United Methodist Bishop Peggy Johnson, episcopal leader for the Philadelphia Area, said she has received a complaint against the 36 pastors who officiated at the Nov. 9 same-sex union of two men performed at Arch Street United Methodist Church but added the matter is confidential and will be “prayerfully” considered.
In a statement released by her office in the Eastern Pennsylvania Annual (regional) Conference, Johnson said, "We are following the Disciplinary process as outlined in paragraph 363 of the 2012 Book of Discipline of The United Methodist Church and are prayerful that a just resolution can be achieved. As United Methodists, we are committed to seeking peace and reconciliation as a model for society.
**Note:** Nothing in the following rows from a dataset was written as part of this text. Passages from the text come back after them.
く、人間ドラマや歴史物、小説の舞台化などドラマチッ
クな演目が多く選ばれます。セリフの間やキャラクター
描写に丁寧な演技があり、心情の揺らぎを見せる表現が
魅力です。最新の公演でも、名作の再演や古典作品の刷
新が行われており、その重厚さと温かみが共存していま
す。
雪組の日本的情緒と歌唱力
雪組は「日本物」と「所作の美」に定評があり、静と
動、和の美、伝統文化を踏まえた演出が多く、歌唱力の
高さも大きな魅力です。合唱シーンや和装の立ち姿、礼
May it be so."
A list of the 36 pastors has not been released and a spokesperson for the group said the pastors were abiding by the bishop’s wishes not to make any statements or speak to the media at this time.
The names of the person or persons filing the complaint also have not been made public.
Support for couple
On Nov. 6, Richard Kevin Taylor and William Robert Gatewood, both longtime members of Arch Street United Methodist Church, were blessed by more than 40 faith leaders at their union.
The Rev. Robin M. Hynicka, senior pastor at Arch Street, said at the time that 36 United Methodist clergy were officiating at the ceremony.
The clergy and lay leadership of Arch Street United Methodist Church made a statement at the ceremony on behalf of the Reconciling United Methodists of Eastern Pennsylvania. Reconciling Ministries Network advocates for the blessing of same-gender marriages and for greater inclusion of gays, lesbians, bisexual and transgender individuals in the life of the church.
“In contrast to The Discipline of The United Methodist Church which prohibits United Methodist clergy from performing same gender weddings, we pronounced that the couple is married in the eyes of God. By this pronouncement, a loving couple will be affirmed spiritually and welcomed fully into the community of faith.”
In addition to celebrating the couple, the pastors said they wanted to stand in solidarity with the Rev. Frank Schaefer, who was facing a church trial at the time for officiating at his son’s same-sex wedding.
Schaefer was found guilty of violating church law during a Nov. 18-19, 2013, trial and had his clergy credentials removed by the Eastern Pennsylvania Board of Ordained Ministry on Dec. 19, 2013. An appeal’s committee of the Northeastern Jurisdiction reinstated his credentials on June 23.
The Rev. Christopher Fisher — who served as counsel for the church, the equivalent of a prosecutor — said he will "be prayerfully examining the appeal ruling to determine if it is in compliance with church law.” He expects to make a decision about whether to appeal the ruling to the United Methodist Church’s Judicial Council on or before July 19.